According to WHO, one in four individuals (over 450 million people) suffer from mental disorders globally, two thirds of whom do not seek help due to lack of awareness and lack of resources.

Sharing her experience as the mother of a boy with autism, Ammary remembered: “The first six months when it happened, I was like a chicken inside a room. I didn’t know where to go and who to talk to. Is it okay to talk about it, is it not okay?”

“Because I didn’t know, I feared and I hid and crumbled in my own world. Then I started learning and reading. It is scary, and the denials are big,” she underlined, stressing the need for support and discussion to “protect people and especially kids’ human rights”. 

“Every kid has the right to an education. We need more to be done inside schools because if a child gets accepted [to school], he might get bullied, be sitting alone all day or have no one working with him and the teachers just don’t know, they don’t have resources,” the group founder stressed, adding: “What we do now is raise public awareness about the early signs.
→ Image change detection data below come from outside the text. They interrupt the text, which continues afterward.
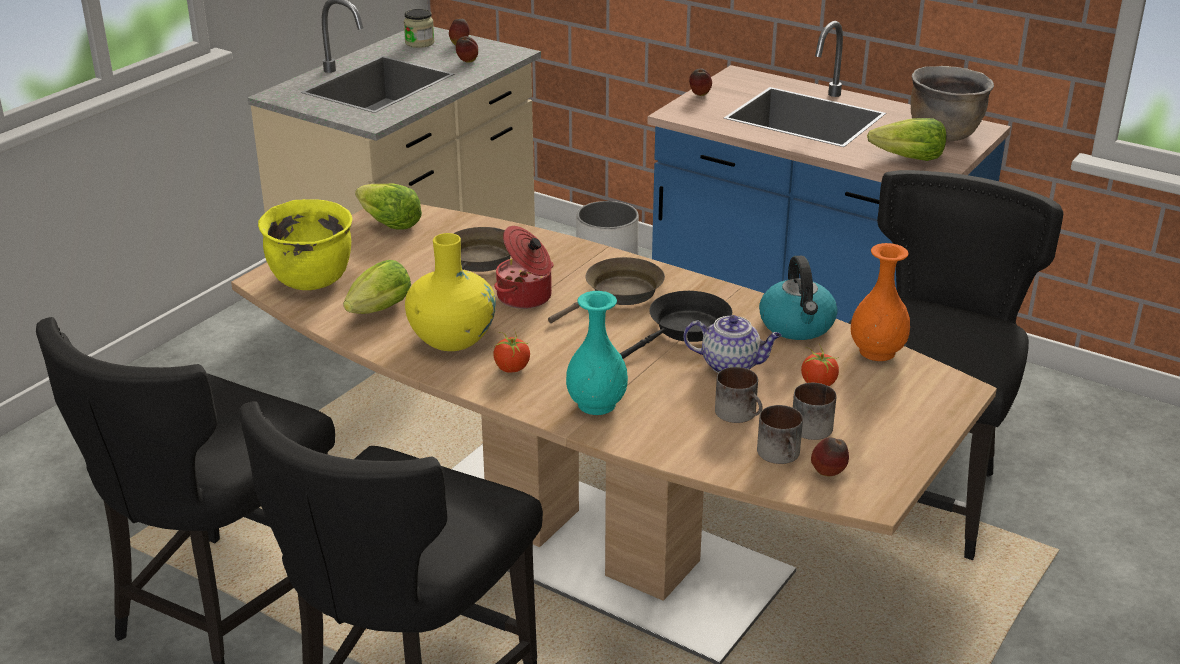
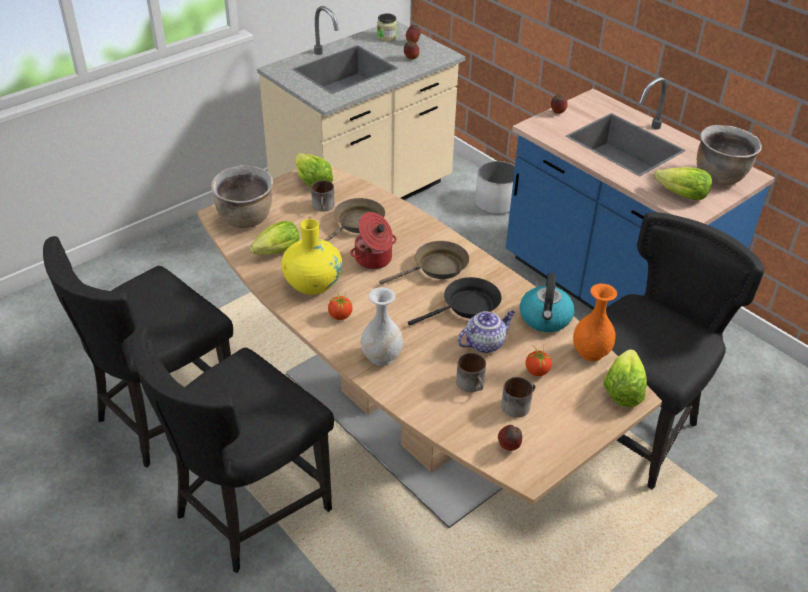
camera: 15 degrees right, 10 degrees up
yellow cooking pot [258,199,353,290] -> brown cooking pot [211,165,273,228]
turquoise vase [566,291,628,415] -> white vase [361,287,403,366]
teapot [684,315,782,373] -> teapot turned 60 degrees counterclockwise [457,310,515,353]
mug [757,405,803,464] -> mug moved to [311,180,335,212]
none -> lettuce [603,349,647,407]

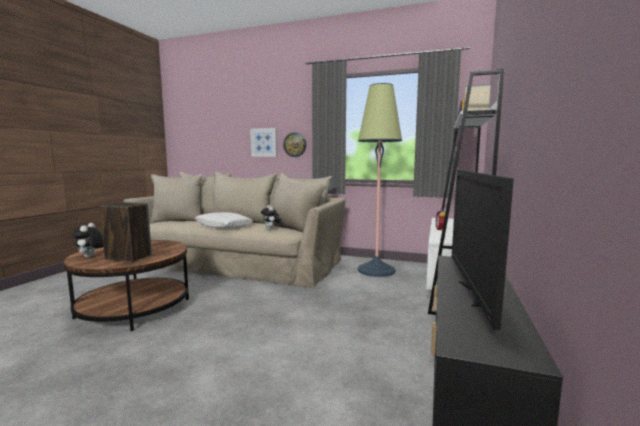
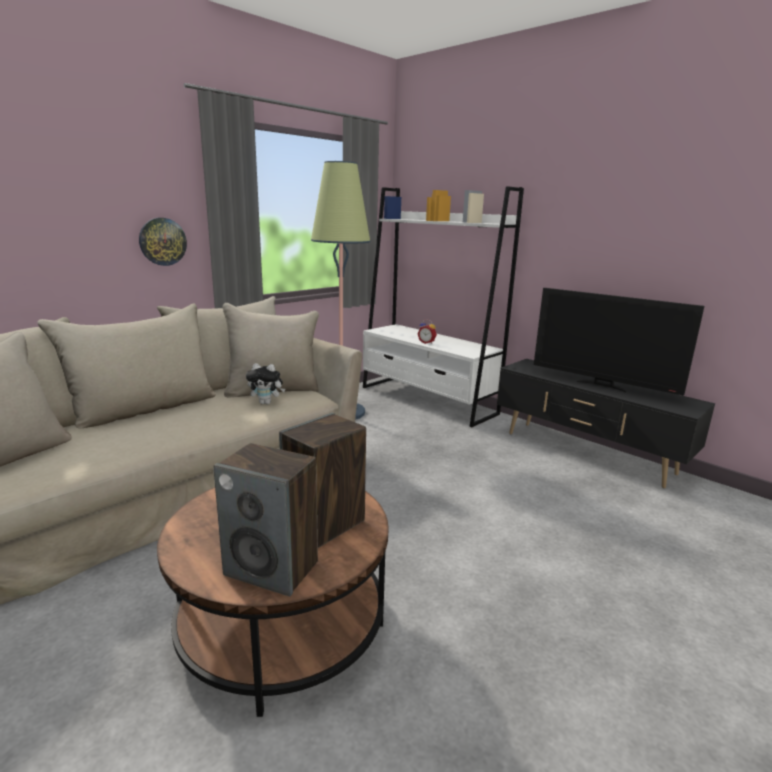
camera: 65 degrees left, 10 degrees up
plush toy [72,223,103,258] -> speaker [213,443,318,596]
white pillow [195,212,253,228] -> none
picture [250,128,277,157] -> none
We work with the newly married or new moms. Working around the government will hopefully come in about 10 years time.”

Most attendees called for “more discussion” on the subject of mental health, with one person stating that “the more you talk about it, then the less it will become taboo”.

On including the topic of mental health inside schools, a participant commented: “I think why there is such a stigma regarding mental health is because people just don’t know or don’t have the knowledge but it’s just like physical health, we need more subjects tackling mental health, because it’s just as important.”

“You just can’t see mental health and it’s harder to notice the symptoms. Most people just don’t know anything about it and I feel not enough research has been done, especially compared to the physical illnesses,” she highlighted. 

In Jordan, anxiety and depression have been identified as the most common mental illnesses, with psychiatrist Mohammad Dabbas saying that around 25 per cent of people who go to psychiatrists in the Kingdom suffer from depression. 

According to the Criminal Investigation Department’s latest figures, some 130 suicides were recorded in 2017, an 8.33 per cent increase compared to 2016, while 2,182 suicide attempts were registered between 2011 and 2016, with 1,357 among females and 825 among males.